◆ **Exercise goal**: With both ends included, repeat exactly the lines of the entries below from the one containing "M439 677 494 680 485 692 430 689Z" down to the one containing "M448 2045 468 2049 461 2059 441 2055Z", and no others.

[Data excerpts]
=== Section Start ===

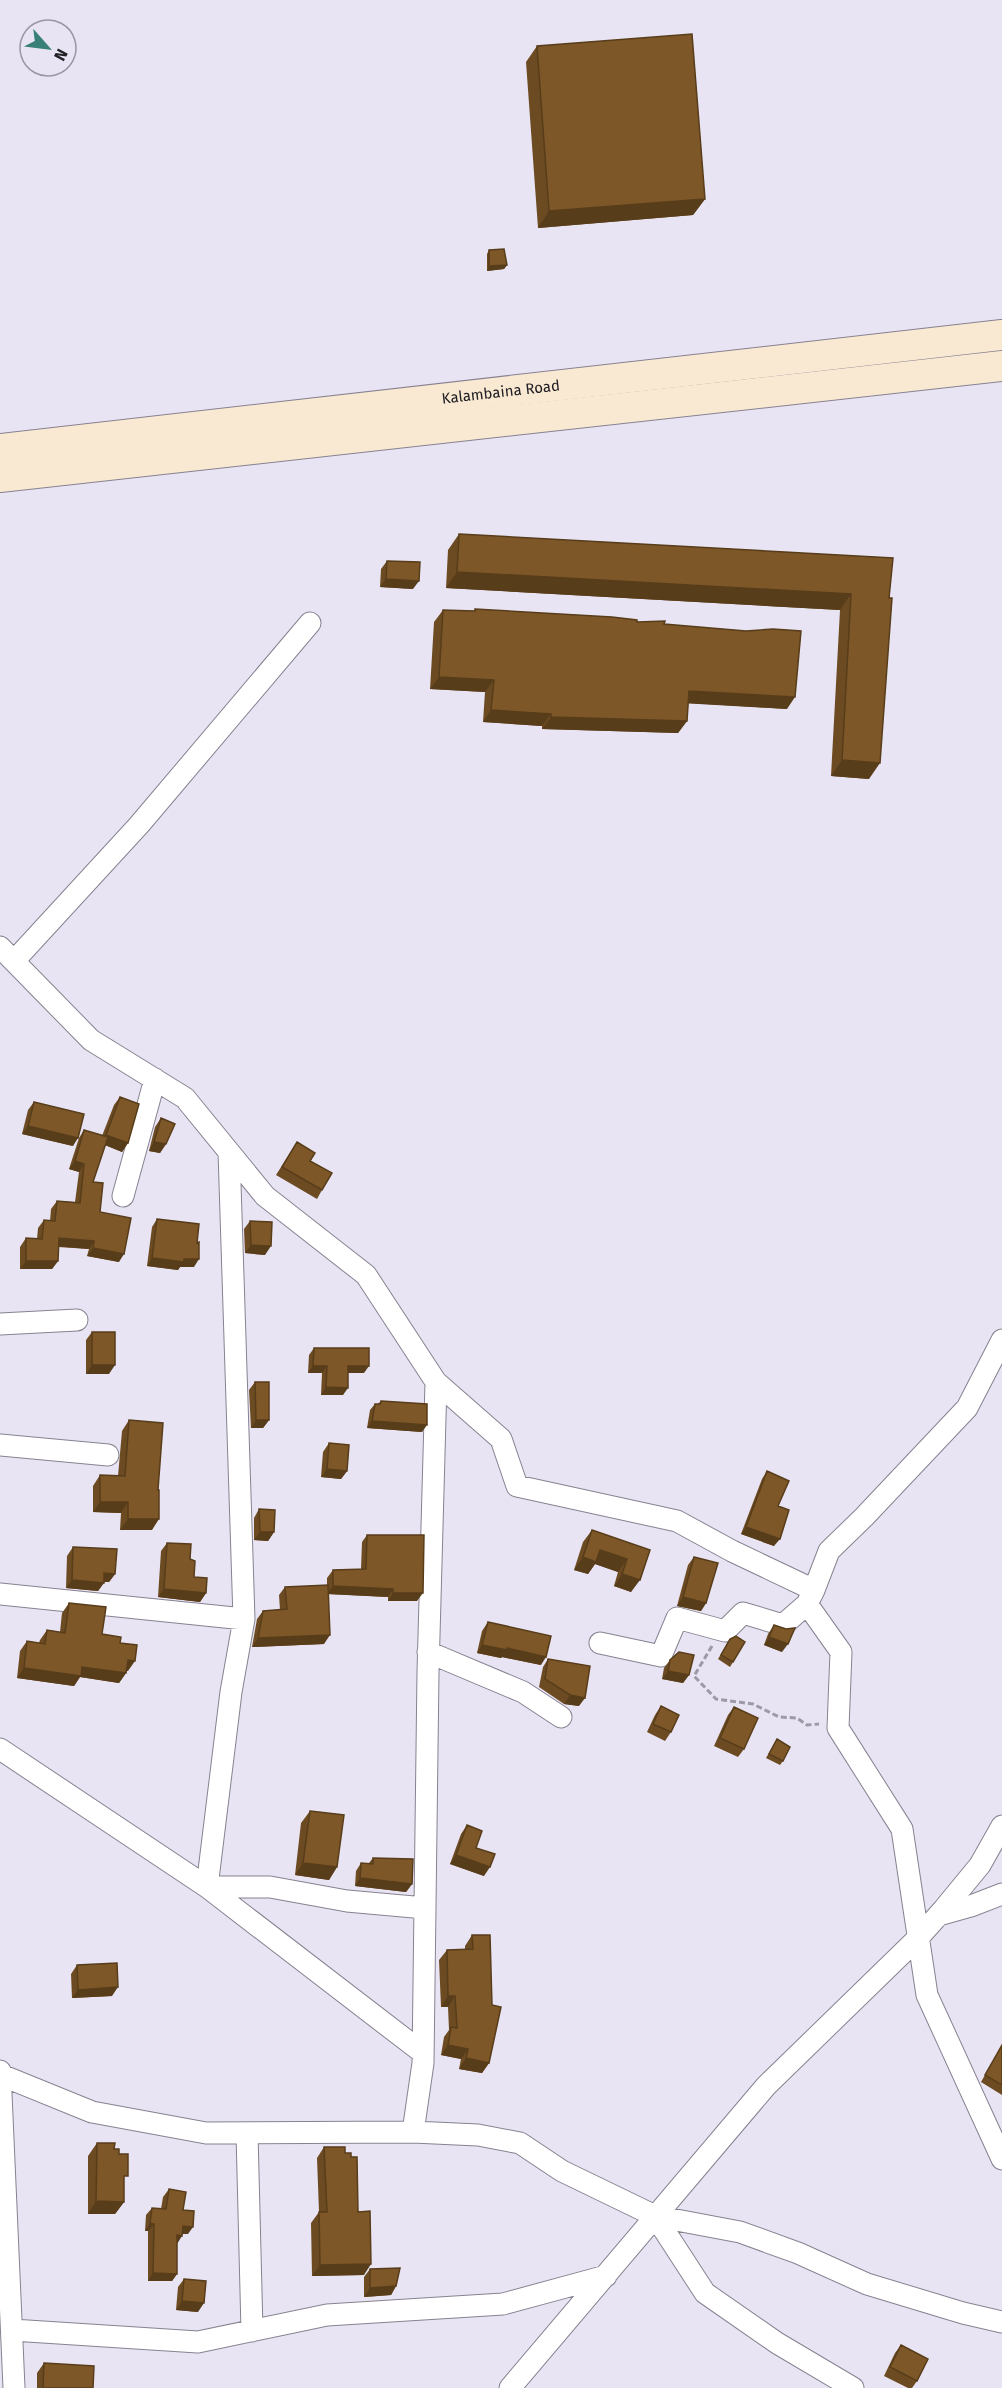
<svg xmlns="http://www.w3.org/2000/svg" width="1002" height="2388" font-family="'Fira Sans',sans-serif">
<rect width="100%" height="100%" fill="#e9e4f4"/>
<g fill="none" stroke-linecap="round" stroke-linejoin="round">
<!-- minor casing -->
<g stroke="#878290" stroke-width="23">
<path id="minor" d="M0 947 91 1040 185 1098 265 1196 366 1275 436 1382 501 1439 517 1486 677 1521 732 1551 814 1590 829 1551 864 1517 967 1408 1002 1340
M14 961 139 825 310 623
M123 1196 155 1079
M0 1324 77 1320
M0 1445 108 1455
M814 1590 807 1604 841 1652 838 1728 902 1829 927 1995 1002 2159
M0 1594 244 1619 229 1152
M244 1619 231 1692 207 1887H270L347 1901 425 1908
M600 1643 661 1656 677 1618 725 1631 743 1613 783 1625 807 1604
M428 1652 523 1692 561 1717
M0 1749 207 1887 423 2053
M939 1915 971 1906 1002 1894
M0 2071 14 2388
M1 2075 92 2112 206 2133 413 2132 423 2063 428 1672 436 1382
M413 2132 478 2135 520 2143 562 2171 655 2216 740 2232 798 2253 867 2284 963 2313 1002 2322
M247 2133 252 2331
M655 2216 705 2293 777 2343 853 2388
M12 2330 198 2342 327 2315 503 2304 606 2276
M510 2388 766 2086 918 1938 943 1910 980 1865 1002 1826"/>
</g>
<!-- secondary casing -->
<g stroke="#878290" stroke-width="32">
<g id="secondary">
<path id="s1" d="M0 449 1002 335"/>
<path d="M0 477 1002 366"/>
</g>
</g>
<!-- path -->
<path stroke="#9d99a5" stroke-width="3" stroke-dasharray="6 3" stroke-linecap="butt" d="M712 1646 694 1676 716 1699 753 1704 779 1717 797 1718 807 1725 819 1724"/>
<!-- minor -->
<use href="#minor" stroke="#fff" stroke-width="21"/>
<!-- secondary -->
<use href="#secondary" stroke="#f9e8d2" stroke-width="30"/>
</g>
<!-- wall -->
<path fill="#6c4b22" d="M537 46 705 199 693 215 538 228 526 62Z
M489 250 507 265 504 269 487 271V254Z
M459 534 893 558 869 779 831 776 840 610 446 588 448 550Z
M387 561 413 589 380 587 381 569Z
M475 609 664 624 787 709 688 703 687 721 678 733 542 729V726L483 722 485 692 430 689 434 622 443 610 474 611Z
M120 1097 128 1143 122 1152 105 1145 93 1182 100 1212 119 1262 87 1256 89 1249 58 1247V1261L52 1269H20V1247L26 1238 37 1239 38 1228 44 1220 50 1221 51 1209 57 1201 75 1202 79 1172 69 1169 79 1138 84 1130 102 1136 114 1105Z
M34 1102 73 1146 22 1134 28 1110Z
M161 1118 166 1144 160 1153 149 1151 155 1127Z
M297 1142 310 1161 322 1190 317 1199 276 1175Z
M157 1219 194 1267H180L178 1270 147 1266 152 1227Z
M250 1221 265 1255 245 1253 244 1229Z
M92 1332 109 1374H86V1340Z
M314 1348 364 1373H348L343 1395H321L322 1373H308L309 1355Z
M255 1382 269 1420 263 1428H251L249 1390Z
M381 1401 422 1432 367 1428 370 1410 375 1404H378Z
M129 1420 158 1490 152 1530H120L121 1513 93 1512V1486L100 1475 118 1476 122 1431Z
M329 1443 347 1471 341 1479 321 1477 323 1452Z
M767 1471 778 1506 774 1546 741 1534 762 1479Z
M259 1509 274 1532 268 1541 254 1540V1518Z
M592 1530 650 1550 631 1592 614 1586 618 1572 595 1564 588 1574 574 1570 583 1542Z
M367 1535 417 1601H388V1597L328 1594 324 1644 252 1647 257 1619 263 1611 280 1610 279 1595 285 1587 327 1585V1578L333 1570 361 1569 362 1542Z
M167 1543 190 1559 194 1577 206 1593 200 1602 158 1597 161 1551Z
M73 1547 115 1574 109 1582H104L98 1591 66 1588 67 1556Z
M694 1557 706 1603 701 1611 677 1606 688 1565Z
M69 1603 102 1634 120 1643 128 1671H127L126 1673 119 1683 80 1677 74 1686 17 1678 20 1651 27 1641 39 1643 40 1640 47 1630 60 1632 62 1613Z
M488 1622 541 1665 502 1657 501 1658 477 1653 482 1631Z
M774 1625 782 1652 764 1645 768 1634Z
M730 1639 733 1662 730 1667 718 1659Z
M548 1659 579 1706 564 1704 539 1687 543 1667Z
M670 1660 689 1675 683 1683 662 1679 664 1668Z
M661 1706 671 1732 665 1741 647 1732 655 1715Z
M734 1707 744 1749 738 1757 714 1746 728 1715Z
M777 1739 783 1761 780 1765 766 1758Z
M310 1811 337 1867 329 1880 295 1875 301 1823Z
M467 1825 476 1848 484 1876 450 1864 461 1834Z
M373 1858 412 1884 406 1892 355 1886 356 1871 361 1863H369Z
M472 1935 489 2063 482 2073 459 2069 461 2059 441 2055 444 2037 449 2030 448 2007H441L439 1960 447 1950 465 1949V1946Z
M77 1965 112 1996 72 1998 71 1974Z
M1002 2045V2095L981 2082Z
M97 2143 114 2149 119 2154 124 2181V2202L115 2214H88V2156Z
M324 2147 345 2153 358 2212 364 2275 312 2276 311 2223 319 2212 317 2158Z
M169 2189 183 2210 188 2234H182L177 2243V2274L172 2281H148V2231H145L146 2215 152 2208 161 2209 163 2197Z
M370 2269 396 2286 391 2295 364 2297V2277Z
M184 2279 198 2312 176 2310 178 2287Z
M901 2345 917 2381 912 2388H908L884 2376 895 2353Z
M44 2363 93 2388H37V2373Z"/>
<!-- shaded-wall -->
<path fill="#583d1b" d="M705 199 693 215 538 228 549 211Z
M507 265 504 269 487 271 489 266Z
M457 572 851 594 840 610 446 588Z
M386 579 419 581 413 589 380 587Z
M439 677 494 680 485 692 430 689Z
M689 691 795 697 787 709 681 703Z
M491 710 551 714 542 726 483 722Z
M551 717 687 721 678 733 542 729Z
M842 760 880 763 869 779 831 776Z
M28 1126 78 1138 73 1146 22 1134Z
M106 1135 128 1143 122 1152 100 1143Z
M154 1142 166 1144 160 1153 149 1151Z
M75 1161 84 1164 79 1172 69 1169Z
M59 1238 94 1241 89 1249 53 1246Z
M251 1245 271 1246 265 1255 245 1253Z
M93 1248 124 1254 119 1262 87 1256Z
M152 1258 184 1259H199L194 1267H180L178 1270 147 1266Z
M26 1261H58L52 1269H20Z
M92 1365H115L109 1374H86Z
M313 1366H327L322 1373H308Z
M348 1366H369L364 1373H343Z
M326 1387 348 1388 343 1395H321Z
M256 1420H269L263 1428H251Z
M372 1421 427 1425 422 1432 367 1428Z
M327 1469 347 1471 341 1479 321 1477Z
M100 1502H128L121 1513 93 1512Z
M128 1519H159L152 1530H120Z
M746 1527 780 1539 774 1546 741 1534Z
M260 1532H274L268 1541 254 1540Z
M600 1550 627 1559 618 1572 595 1564 588 1574 574 1570 583 1557Z
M104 1573 115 1574 109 1582H98Z
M622 1574 640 1580 631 1592 614 1586Z
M72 1580 104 1583 98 1591 66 1588Z
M333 1586 393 1589 388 1597 327 1594Z
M164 1589 206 1593 200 1602 158 1597Z
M393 1593H423L417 1601H388Z
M683 1597 706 1603 701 1611 677 1606Z
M330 1635 324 1644 252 1647 258 1638Z
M769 1637 788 1644 782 1652 764 1645Z
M482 1645 507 1648 546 1657 541 1665 502 1657 501 1658 477 1653Z
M128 1660 135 1661 128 1671 121 1670Z
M82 1667 126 1673 119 1683 80 1677 74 1686 17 1678 24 1668Z
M668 1671 689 1675 683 1683 662 1679Z
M570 1695 585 1698 579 1706 564 1704Z
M456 1855 490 1867 484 1876 450 1864Z
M303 1863 337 1867 329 1880 295 1875Z
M360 1878 412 1884 406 1892 355 1886Z
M118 1987 112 1996 72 1998 78 1990Z
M448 1996H455L448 2007H441Z
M448 2045 468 2049 461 2059 441 2055Z
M466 2058 489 2063 482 2073 459 2069Z
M96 2201 124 2202 115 2214H88Z
M150 2223 154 2224 148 2231H145Z
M183 2226 193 2227 188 2234H177Z
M177 2235 182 2236 177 2244Z
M371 2264 364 2275 312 2276 320 2265Z
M153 2273 177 2274 172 2281H148Z
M396 2286 391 2295 364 2297 370 2288Z
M182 2301 204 2303 198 2312 176 2310Z"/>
<!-- building -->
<path fill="#7d5727" stroke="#583d1b" stroke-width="1.5" d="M692 34 705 199 549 211 537 46Z
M504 249 507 265 489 266V250Z
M459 534 893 558 889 598H892L880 763 842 760 851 594 457 572Z
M387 561 420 562 419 581 386 579Z
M475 609 612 617 637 620V622L665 621 664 624 746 631 773 629 801 631 795 697 689 691 687 721 551 717V714L491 710 494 680 439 677 443 610 475 611Z
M120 1097 139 1104 128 1143 106 1135Z
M34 1102 84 1114 78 1138 28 1126Z
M161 1118 175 1124 166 1144 154 1142Z
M84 1130 108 1137 93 1182 103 1183 100 1212 131 1218 124 1254 93 1248 94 1241 59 1238 58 1261H26V1238L42 1239 44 1220 55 1221 57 1201 80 1203 84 1164 75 1161Z
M297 1142 315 1153 310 1161 332 1173 322 1190 282 1167Z
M157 1219 199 1224 197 1243 199 1242V1259H184V1262L152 1258Z
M250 1221 272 1222 271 1246 251 1245Z
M92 1332H115V1365H92Z
M314 1348H369V1366H348V1388L326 1387 327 1366H313Z
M255 1382H269V1420H256Z
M381 1401 427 1404V1425L372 1421 375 1404H380Z
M129 1420 163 1423 158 1490H159V1519H128V1502H100V1475L125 1476Z
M329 1443 349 1445 347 1471 327 1469Z
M767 1471 789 1481 778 1506 789 1510 780 1539 746 1527Z
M259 1509 275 1510 274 1532H260Z
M592 1530 650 1550 640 1580 622 1574 627 1559 600 1550 596 1562 583 1557Z
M367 1535H424L423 1593H393V1589L333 1586V1570L366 1569Z
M167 1543 191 1544 190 1559 195 1561 194 1577 207 1578 206 1593 164 1589Z
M73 1547 117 1549 115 1574 104 1573V1583L72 1580Z
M694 1557 718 1563 706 1603 683 1597Z
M328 1585 330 1635 258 1638 263 1611 287 1609 285 1587Z
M69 1603 106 1607 102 1634 121 1637 120 1643 137 1645 135 1661 128 1660 126 1673 82 1667 81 1676 24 1668 27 1641 45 1644 47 1630 65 1633Z
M488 1622 551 1636 546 1657 507 1648V1650L482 1645Z
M774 1625 786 1629 795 1628 788 1644 769 1637Z
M736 1636 745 1642 733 1662 721 1655 730 1639Z
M679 1652 694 1655 689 1675 668 1671 670 1660Z
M548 1659 590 1666 585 1698 570 1695 545 1679Z
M661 1706 679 1715 671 1732 653 1724Z
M734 1707 758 1718 744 1749 720 1738Z
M777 1739 790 1747 783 1761 769 1754Z
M310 1811 344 1815 337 1867 303 1863Z
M467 1825 482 1831 476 1848 495 1854 490 1867 456 1855Z
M373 1858 413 1859 412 1884 360 1878 361 1863 373 1864Z
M472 1935H490L492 2005 501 2007 489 2063 466 2058 468 2049 448 2045 451 2027 457 2028 455 1996H448L447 1950 473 1949Z
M117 1963 118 1987 78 1990 77 1965Z
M1002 2045V2085L985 2075Z
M97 2143H115L114 2149H119V2154H128V2176H124V2202L96 2201Z
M324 2147H345V2153H351V2157H357L358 2212 370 2211 371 2264 320 2265 319 2212H327Z
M169 2189 186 2192 183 2210 194 2211 193 2227 183 2226 182 2236 177 2235V2274L153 2273 154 2224 150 2223 152 2208 166 2209Z
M400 2268 396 2286 370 2288V2269Z
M184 2279 206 2281 204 2303 182 2301Z
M901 2345 928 2359 917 2381 890 2367Z
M44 2363 94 2366 93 2388H43Z"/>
<g text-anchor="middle" stroke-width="6" stroke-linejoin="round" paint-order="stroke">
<!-- street labels -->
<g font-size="15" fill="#212025" stroke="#e9e4f4">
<text dy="5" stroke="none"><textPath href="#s1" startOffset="504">Kalambaina Road</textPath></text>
</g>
</g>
<!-- north arrow -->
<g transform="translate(48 48) rotate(118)"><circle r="28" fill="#e9e4f4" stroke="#9996a1" stroke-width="1.5"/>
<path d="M0-4.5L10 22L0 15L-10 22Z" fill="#398078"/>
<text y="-9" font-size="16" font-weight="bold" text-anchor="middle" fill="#212025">N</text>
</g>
</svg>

=== Section End ===

◆ **Solution for this task**:
M439 677 494 680 485 692 430 689Z
M689 691 795 697 787 709 681 703Z
M491 710 551 714 542 726 483 722Z
M551 717 687 721 678 733 542 729Z
M842 760 880 763 869 779 831 776Z
M28 1126 78 1138 73 1146 22 1134Z
M106 1135 128 1143 122 1152 100 1143Z
M154 1142 166 1144 160 1153 149 1151Z
M75 1161 84 1164 79 1172 69 1169Z
M59 1238 94 1241 89 1249 53 1246Z
M251 1245 271 1246 265 1255 245 1253Z
M93 1248 124 1254 119 1262 87 1256Z
M152 1258 184 1259H199L194 1267H180L178 1270 147 1266Z
M26 1261H58L52 1269H20Z
M92 1365H115L109 1374H86Z
M313 1366H327L322 1373H308Z
M348 1366H369L364 1373H343Z
M326 1387 348 1388 343 1395H321Z
M256 1420H269L263 1428H251Z
M372 1421 427 1425 422 1432 367 1428Z
M327 1469 347 1471 341 1479 321 1477Z
M100 1502H128L121 1513 93 1512Z
M128 1519H159L152 1530H120Z
M746 1527 780 1539 774 1546 741 1534Z
M260 1532H274L268 1541 254 1540Z
M600 1550 627 1559 618 1572 595 1564 588 1574 574 1570 583 1557Z
M104 1573 115 1574 109 1582H98Z
M622 1574 640 1580 631 1592 614 1586Z
M72 1580 104 1583 98 1591 66 1588Z
M333 1586 393 1589 388 1597 327 1594Z
M164 1589 206 1593 200 1602 158 1597Z
M393 1593H423L417 1601H388Z
M683 1597 706 1603 701 1611 677 1606Z
M330 1635 324 1644 252 1647 258 1638Z
M769 1637 788 1644 782 1652 764 1645Z
M482 1645 507 1648 546 1657 541 1665 502 1657 501 1658 477 1653Z
M128 1660 135 1661 128 1671 121 1670Z
M82 1667 126 1673 119 1683 80 1677 74 1686 17 1678 24 1668Z
M668 1671 689 1675 683 1683 662 1679Z
M570 1695 585 1698 579 1706 564 1704Z
M456 1855 490 1867 484 1876 450 1864Z
M303 1863 337 1867 329 1880 295 1875Z
M360 1878 412 1884 406 1892 355 1886Z
M118 1987 112 1996 72 1998 78 1990Z
M448 1996H455L448 2007H441Z
M448 2045 468 2049 461 2059 441 2055Z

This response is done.